Start of Entries supplied

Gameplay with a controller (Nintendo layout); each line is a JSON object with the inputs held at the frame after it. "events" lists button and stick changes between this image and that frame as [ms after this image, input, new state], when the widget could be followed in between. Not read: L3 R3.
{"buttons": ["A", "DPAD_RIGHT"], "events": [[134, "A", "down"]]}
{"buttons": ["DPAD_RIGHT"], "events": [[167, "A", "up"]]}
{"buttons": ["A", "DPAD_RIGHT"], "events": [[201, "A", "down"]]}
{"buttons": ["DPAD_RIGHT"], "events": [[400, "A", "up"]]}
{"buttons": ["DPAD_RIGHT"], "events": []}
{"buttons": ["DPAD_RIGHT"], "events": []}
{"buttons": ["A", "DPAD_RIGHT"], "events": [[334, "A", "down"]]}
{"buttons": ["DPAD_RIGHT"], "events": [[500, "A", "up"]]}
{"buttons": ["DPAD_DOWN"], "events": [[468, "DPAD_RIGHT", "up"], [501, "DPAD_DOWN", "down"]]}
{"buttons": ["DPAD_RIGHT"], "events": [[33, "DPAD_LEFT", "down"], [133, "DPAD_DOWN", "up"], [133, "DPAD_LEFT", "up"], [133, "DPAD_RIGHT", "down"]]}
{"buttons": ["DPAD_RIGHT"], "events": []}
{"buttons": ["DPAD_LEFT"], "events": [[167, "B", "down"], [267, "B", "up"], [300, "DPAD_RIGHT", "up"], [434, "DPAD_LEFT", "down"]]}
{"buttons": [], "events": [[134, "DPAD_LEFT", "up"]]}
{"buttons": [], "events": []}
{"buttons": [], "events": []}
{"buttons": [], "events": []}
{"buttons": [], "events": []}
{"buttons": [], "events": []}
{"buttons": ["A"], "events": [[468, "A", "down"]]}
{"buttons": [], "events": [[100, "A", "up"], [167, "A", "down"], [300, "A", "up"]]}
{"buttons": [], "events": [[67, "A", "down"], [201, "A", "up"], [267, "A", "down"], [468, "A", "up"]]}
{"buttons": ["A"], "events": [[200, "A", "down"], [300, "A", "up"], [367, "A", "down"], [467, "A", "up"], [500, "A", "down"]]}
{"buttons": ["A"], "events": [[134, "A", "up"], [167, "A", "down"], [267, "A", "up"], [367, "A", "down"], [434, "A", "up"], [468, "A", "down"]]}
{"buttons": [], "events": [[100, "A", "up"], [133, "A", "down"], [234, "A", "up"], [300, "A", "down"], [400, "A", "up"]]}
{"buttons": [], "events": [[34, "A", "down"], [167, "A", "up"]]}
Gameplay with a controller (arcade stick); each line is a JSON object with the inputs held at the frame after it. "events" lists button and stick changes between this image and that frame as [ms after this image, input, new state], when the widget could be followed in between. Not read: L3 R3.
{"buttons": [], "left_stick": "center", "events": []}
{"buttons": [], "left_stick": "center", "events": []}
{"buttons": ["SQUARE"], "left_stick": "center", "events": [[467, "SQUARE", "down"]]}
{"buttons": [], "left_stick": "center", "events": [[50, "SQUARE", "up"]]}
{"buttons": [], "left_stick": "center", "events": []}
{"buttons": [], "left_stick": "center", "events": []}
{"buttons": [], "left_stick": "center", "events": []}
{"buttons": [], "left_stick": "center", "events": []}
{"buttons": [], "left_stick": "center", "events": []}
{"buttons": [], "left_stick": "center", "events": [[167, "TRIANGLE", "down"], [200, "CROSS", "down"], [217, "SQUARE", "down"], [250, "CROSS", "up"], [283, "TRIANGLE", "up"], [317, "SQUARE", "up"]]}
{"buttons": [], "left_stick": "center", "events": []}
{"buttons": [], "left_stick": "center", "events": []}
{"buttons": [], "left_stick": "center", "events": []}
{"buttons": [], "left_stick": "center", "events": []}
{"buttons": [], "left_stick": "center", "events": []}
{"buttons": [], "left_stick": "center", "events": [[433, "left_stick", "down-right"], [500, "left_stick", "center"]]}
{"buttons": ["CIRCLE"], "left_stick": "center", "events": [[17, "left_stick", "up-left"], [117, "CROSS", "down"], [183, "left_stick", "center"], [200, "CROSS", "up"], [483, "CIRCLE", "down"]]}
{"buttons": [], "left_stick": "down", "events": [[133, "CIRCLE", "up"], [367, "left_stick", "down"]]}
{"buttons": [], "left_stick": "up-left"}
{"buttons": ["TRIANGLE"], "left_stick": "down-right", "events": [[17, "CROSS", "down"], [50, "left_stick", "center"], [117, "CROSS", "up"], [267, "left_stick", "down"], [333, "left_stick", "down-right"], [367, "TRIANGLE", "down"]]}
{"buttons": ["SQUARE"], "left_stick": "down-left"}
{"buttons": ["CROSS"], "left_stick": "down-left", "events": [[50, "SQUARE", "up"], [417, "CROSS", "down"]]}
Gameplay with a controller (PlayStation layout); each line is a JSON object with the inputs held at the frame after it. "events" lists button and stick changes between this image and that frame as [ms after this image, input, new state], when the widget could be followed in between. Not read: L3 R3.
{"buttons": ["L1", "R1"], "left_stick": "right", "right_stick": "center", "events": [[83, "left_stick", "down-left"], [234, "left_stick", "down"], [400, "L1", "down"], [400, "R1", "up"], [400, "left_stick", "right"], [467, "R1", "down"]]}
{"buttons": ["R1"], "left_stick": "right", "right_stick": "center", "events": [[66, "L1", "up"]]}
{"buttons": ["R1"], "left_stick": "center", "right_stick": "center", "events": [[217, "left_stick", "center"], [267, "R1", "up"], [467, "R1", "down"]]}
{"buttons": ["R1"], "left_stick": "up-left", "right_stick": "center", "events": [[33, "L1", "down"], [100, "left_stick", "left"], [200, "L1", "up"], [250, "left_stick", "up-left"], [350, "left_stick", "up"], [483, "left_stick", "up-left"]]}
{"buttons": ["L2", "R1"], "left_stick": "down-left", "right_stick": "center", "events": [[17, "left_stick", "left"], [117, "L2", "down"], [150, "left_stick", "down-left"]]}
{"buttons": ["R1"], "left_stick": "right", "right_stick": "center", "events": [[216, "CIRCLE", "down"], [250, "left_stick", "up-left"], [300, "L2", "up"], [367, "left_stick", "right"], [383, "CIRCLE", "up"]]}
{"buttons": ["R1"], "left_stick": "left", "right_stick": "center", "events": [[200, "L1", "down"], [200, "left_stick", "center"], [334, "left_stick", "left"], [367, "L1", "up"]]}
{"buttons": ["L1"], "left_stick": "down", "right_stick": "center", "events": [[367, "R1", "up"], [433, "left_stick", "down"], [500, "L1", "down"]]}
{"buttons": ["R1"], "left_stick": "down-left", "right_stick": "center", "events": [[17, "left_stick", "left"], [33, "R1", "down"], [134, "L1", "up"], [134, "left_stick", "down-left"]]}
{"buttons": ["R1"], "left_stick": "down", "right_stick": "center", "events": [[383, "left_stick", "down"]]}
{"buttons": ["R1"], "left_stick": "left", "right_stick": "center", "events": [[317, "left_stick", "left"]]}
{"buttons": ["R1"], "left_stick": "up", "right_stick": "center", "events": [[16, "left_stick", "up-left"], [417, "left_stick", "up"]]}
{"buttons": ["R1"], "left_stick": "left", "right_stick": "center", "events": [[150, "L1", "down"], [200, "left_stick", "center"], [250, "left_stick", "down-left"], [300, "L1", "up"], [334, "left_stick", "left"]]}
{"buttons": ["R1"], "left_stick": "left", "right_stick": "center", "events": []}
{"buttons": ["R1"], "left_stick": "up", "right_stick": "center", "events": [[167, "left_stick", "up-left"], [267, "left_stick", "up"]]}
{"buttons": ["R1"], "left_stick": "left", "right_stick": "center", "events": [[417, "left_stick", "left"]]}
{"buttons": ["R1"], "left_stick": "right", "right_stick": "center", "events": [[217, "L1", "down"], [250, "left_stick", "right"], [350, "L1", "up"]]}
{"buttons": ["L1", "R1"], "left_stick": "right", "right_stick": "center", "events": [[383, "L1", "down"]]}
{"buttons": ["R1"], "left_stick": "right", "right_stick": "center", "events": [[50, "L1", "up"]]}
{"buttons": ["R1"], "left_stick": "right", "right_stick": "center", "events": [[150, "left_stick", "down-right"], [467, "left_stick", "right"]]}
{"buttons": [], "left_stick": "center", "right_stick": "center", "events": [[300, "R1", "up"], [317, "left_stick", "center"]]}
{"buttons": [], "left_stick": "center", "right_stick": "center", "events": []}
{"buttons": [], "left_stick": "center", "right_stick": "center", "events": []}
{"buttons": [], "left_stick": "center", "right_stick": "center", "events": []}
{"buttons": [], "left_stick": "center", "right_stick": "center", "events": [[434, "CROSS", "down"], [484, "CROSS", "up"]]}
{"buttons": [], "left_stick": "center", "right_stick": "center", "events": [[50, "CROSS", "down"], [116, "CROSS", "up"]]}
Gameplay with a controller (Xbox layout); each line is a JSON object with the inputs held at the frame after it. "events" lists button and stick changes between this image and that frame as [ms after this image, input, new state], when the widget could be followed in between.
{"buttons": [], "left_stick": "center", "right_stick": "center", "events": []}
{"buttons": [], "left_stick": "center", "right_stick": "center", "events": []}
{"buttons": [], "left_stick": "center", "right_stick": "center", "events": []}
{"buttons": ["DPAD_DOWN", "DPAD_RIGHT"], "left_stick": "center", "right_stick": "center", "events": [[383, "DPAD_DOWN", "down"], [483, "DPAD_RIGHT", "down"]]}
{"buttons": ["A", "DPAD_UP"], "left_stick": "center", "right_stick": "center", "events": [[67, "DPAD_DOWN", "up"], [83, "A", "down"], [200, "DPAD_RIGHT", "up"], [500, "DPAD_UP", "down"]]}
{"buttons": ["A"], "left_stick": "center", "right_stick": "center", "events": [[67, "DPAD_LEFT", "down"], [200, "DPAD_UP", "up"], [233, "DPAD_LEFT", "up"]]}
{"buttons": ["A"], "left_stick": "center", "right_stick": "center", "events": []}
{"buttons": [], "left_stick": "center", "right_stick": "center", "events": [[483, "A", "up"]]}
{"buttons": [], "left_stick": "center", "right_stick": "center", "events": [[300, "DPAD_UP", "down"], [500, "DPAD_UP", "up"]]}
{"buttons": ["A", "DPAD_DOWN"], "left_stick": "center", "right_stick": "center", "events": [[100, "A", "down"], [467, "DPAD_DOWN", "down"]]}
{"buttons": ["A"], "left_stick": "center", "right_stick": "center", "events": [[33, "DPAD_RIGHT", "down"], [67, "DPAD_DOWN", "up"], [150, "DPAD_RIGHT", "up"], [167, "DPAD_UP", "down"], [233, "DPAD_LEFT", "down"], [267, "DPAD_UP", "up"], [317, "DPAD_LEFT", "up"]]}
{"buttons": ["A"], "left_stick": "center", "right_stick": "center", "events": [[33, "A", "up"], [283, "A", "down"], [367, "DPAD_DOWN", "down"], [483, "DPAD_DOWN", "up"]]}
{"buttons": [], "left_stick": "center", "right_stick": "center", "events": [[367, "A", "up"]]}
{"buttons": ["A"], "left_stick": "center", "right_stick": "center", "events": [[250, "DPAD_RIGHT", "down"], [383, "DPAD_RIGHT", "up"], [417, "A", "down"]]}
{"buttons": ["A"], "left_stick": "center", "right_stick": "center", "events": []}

End of Entries supplied

- _Exercise_
Scan the material line by line and report each one that contains "CIRCLE".

- _Response area_
{"buttons": ["CIRCLE"], "left_stick": "center", "events": [[17, "left_stick", "up-left"], [117, "CROSS", "down"], [183, "left_stick", "center"], [200, "CROSS", "up"], [483, "CIRCLE", "down"]]}
{"buttons": [], "left_stick": "down", "events": [[133, "CIRCLE", "up"], [367, "left_stick", "down"]]}
{"buttons": ["R1"], "left_stick": "right", "right_stick": "center", "events": [[216, "CIRCLE", "down"], [250, "left_stick", "up-left"], [300, "L2", "up"], [367, "left_stick", "right"], [383, "CIRCLE", "up"]]}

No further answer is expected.